Plasma E2 concentrations during the post-OX period when vehicle injections were given were lower (P = 0·04) than the concentrations before OX (Table 1). When E2 injections were given during the post-OX period, plasma E2 concentrations at 4 h after injections were greater (P = 0·02) relative to those when the vehicle injections were given and not significantly different from pre-OX plasma E2 concentrations. The means of plasma E2 concentrations after a single E2 injection were 190, 149, 124, 133 and 160 % of baseline concentrations at 2, 4, 8, 16 and 24 h, respectively. The time-weighted arithmetic mean of plasma E2 concentrations over the 24 h period was 147 % of baseline. Hence, the plasma E2 concentrations at the 4 h sampling time appeared to be representative of the elevation of E2 in plasma following E2 injections.

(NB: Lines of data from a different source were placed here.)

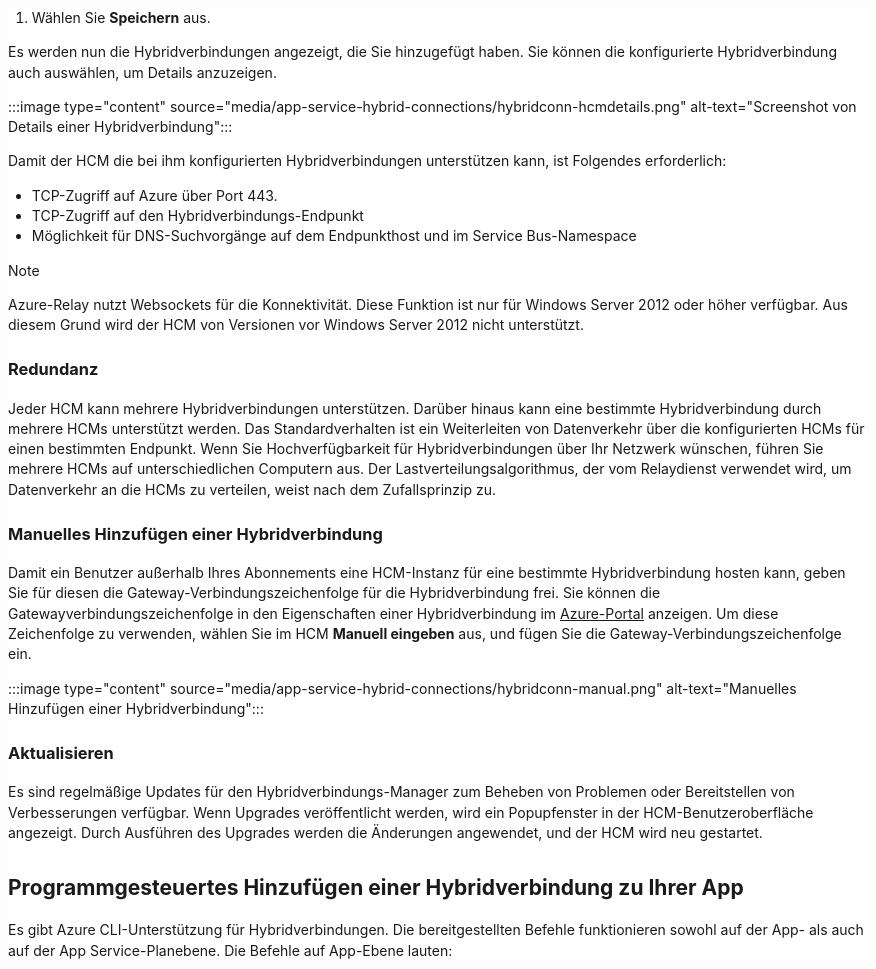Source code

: 1. Wählen Sie **Speichern** aus.

Es werden nun die Hybridverbindungen angezeigt, die Sie hinzugefügt haben. Sie können die konfigurierte Hybridverbindung auch auswählen, um Details anzuzeigen.

:::image type="content" source="media/app-service-hybrid-connections/hybridconn-hcmdetails.png" alt-text="Screenshot von Details einer Hybridverbindung":::

Damit der HCM die bei ihm konfigurierten Hybridverbindungen unterstützen kann, ist Folgendes erforderlich:

- TCP-Zugriff auf Azure über Port 443.
- TCP-Zugriff auf den Hybridverbindungs-Endpunkt
- Möglichkeit für DNS-Suchvorgänge auf dem Endpunkthost und im Service Bus-Namespace

> [!NOTE]
> Azure-Relay nutzt Websockets für die Konnektivität. Diese Funktion ist nur für Windows Server 2012 oder höher verfügbar. Aus diesem Grund wird der HCM von Versionen vor Windows Server 2012 nicht unterstützt.
>

### <a name="redundancy"></a>Redundanz ###

Jeder HCM kann mehrere Hybridverbindungen unterstützen. Darüber hinaus kann eine bestimmte Hybridverbindung durch mehrere HCMs unterstützt werden. Das Standardverhalten ist ein Weiterleiten von Datenverkehr über die konfigurierten HCMs für einen bestimmten Endpunkt. Wenn Sie Hochverfügbarkeit für Hybridverbindungen über Ihr Netzwerk wünschen, führen Sie mehrere HCMs auf unterschiedlichen Computern aus. Der Lastverteilungsalgorithmus, der vom Relaydienst verwendet wird, um Datenverkehr an die HCMs zu verteilen, weist nach dem Zufallsprinzip zu. 

### <a name="manually-add-a-hybrid-connection"></a>Manuelles Hinzufügen einer Hybridverbindung ###

Damit ein Benutzer außerhalb Ihres Abonnements eine HCM-Instanz für eine bestimmte Hybridverbindung hosten kann, geben Sie für diesen die Gateway-Verbindungszeichenfolge für die Hybridverbindung frei. Sie können die Gatewayverbindungszeichenfolge in den Eigenschaften einer Hybridverbindung im [Azure-Portal][portal] anzeigen. Um diese Zeichenfolge zu verwenden, wählen Sie im HCM **Manuell eingeben** aus, und fügen Sie die Gateway-Verbindungszeichenfolge ein.

:::image type="content" source="media/app-service-hybrid-connections/hybridconn-manual.png" alt-text="Manuelles Hinzufügen einer Hybridverbindung":::

### <a name="upgrade"></a>Aktualisieren ###

Es sind regelmäßige Updates für den Hybridverbindungs-Manager zum Beheben von Problemen oder Bereitstellen von Verbesserungen verfügbar. Wenn Upgrades veröffentlicht werden, wird ein Popupfenster in der HCM-Benutzeroberfläche angezeigt. Durch Ausführen des Upgrades werden die Änderungen angewendet, und der HCM wird neu gestartet. 

## <a name="adding-a-hybrid-connection-to-your-app-programmatically"></a>Programmgesteuertes Hinzufügen einer Hybridverbindung zu Ihrer App ##

Es gibt Azure CLI-Unterstützung für Hybridverbindungen. Die bereitgestellten Befehle funktionieren sowohl auf der App- als auch auf der App Service-Planebene.  Die Befehle auf App-Ebene lauten:


[HCService]: /azure/service-bus-relay/relay-hybrid-connections-protocol/
[portal]: https://portal.azure.com/
[oldhc]: /azure/biztalk-services/integration-hybrid-connection-overview/
[sbpricing]: https://azure.microsoft.com/pricing/details/service-bus/
[armclient]: https://github.com/projectkudu/ARMClient/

Plasma E1 concentrations before OX were not significantly different after OX or E2 administration (Table 1). These concentrations were approximately five- to ten-fold greater than E2 concentrations, a condition observed in other species(Reference Yasui, Yamada and Kinoshita8).

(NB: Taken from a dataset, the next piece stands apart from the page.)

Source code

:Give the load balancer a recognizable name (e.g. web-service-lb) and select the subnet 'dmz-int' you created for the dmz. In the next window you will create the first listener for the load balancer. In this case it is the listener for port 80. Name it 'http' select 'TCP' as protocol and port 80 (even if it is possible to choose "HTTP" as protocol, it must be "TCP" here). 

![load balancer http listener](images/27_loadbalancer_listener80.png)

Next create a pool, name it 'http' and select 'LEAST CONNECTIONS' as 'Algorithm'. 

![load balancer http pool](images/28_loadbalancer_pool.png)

Post-neutering weight gain
The mean daily ME intake during continuous presentation of the diet for 8 weeks was substantially greater (P = 0·01) than that when diet presentation was restricted to 110 % of pre-OX intake (Table 1). At the end of the period of continuous diet presentation, great variation among the cats was observed in body weights (8·2–5·0 kg) and fat percentages (19–32 %). Nonetheless, the body weights were greater (P = 0·01) and body fat percentages tended to be greater (P = 0·09) than those at the end of the periods of restricted diet access. Additionally, the body fat percentages tended to be positively correlated (r 0·78, P = 0·07) with mean daily ME intakes during the periods of unrestricted diet presentation.
While food intake and adiposity appeared affected by the degree of diet presentation, the abundance of circulating oestrogens appeared unaffected. The E1 and E2 concentrations in plasma were not significantly different between the restricted and unrestricted periods of diet presentation (Table 1). They were also not significantly correlated with body fat percentage at the end of the periods of unrestricted diet presentation. Hence, expansion of adipose mass following OX does not appear to substantially affect circulating concentrations of E1 and E2 in cats.

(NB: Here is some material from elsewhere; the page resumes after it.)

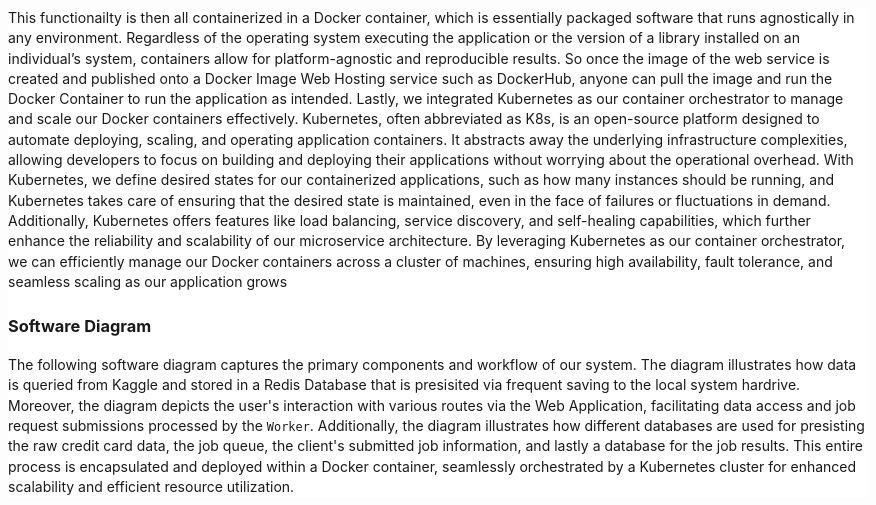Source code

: This functionailty is then all containerized in a Docker container, which is essentially packaged software that runs agnostically in any environment. Regardless of the operating system executing the application or the version of a library installed on an individual’s system, containers allow for platform-agnostic and reproducible results. So once the image of the web service is created and published onto a Docker Image Web Hosting service such as DockerHub, anyone can pull the image and run the Docker Container to run the application as intended. Lastly, we integrated Kubernetes as our container orchestrator to manage and scale our Docker containers effectively. Kubernetes, often abbreviated as K8s, is an open-source platform designed to automate deploying, scaling, and operating application containers. It abstracts away the underlying infrastructure complexities, allowing developers to focus on building and deploying their applications without worrying about the operational overhead. With Kubernetes, we define desired states for our containerized applications, such as how many instances should be running, and Kubernetes takes care of ensuring that the desired state is maintained, even in the face of failures or fluctuations in demand. Additionally, Kubernetes offers features like load balancing, service discovery, and self-healing capabilities, which further enhance the reliability and scalability of our microservice architecture. By leveraging Kubernetes as our container orchestrator, we can efficiently manage our Docker containers across a cluster of machines, ensuring high availability, fault tolerance, and seamless scaling as our application grows

### Software Diagram

The following software diagram captures the primary components and workflow of our system. The diagram illustrates how data is queried from Kaggle and stored in a Redis Database that is presisited via frequent saving to the local system hardrive. Moreover, the diagram depicts the user's interaction with various routes via the Web Application, facilitating data access and job request submissions processed by the `Worker`. Additionally, the diagram illustrates how different databases are used for presisting the raw credit card data, the job queue, the client's submitted job information, and lastly a database for the job results. This entire process is encapsulated and deployed within a Docker container, seamlessly orchestrated by a Kubernetes cluster for enhanced scalability and efficient resource utilization.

In conclusion, E1 and a portion of E2 in the plasma of male cats appear to originate from extragonadal sources. The plasma E2 concentrations appear to be reduced by about half following OX. Exogenous E2 at a dose reported to reduce food intake appears to restore pre-OX plasma E2 concentrations.
Acknowledgements
There are no conflicts of interests known to the author. The present study received no specific grant from any funding agency in the public, commercial or not-for-profit sectors.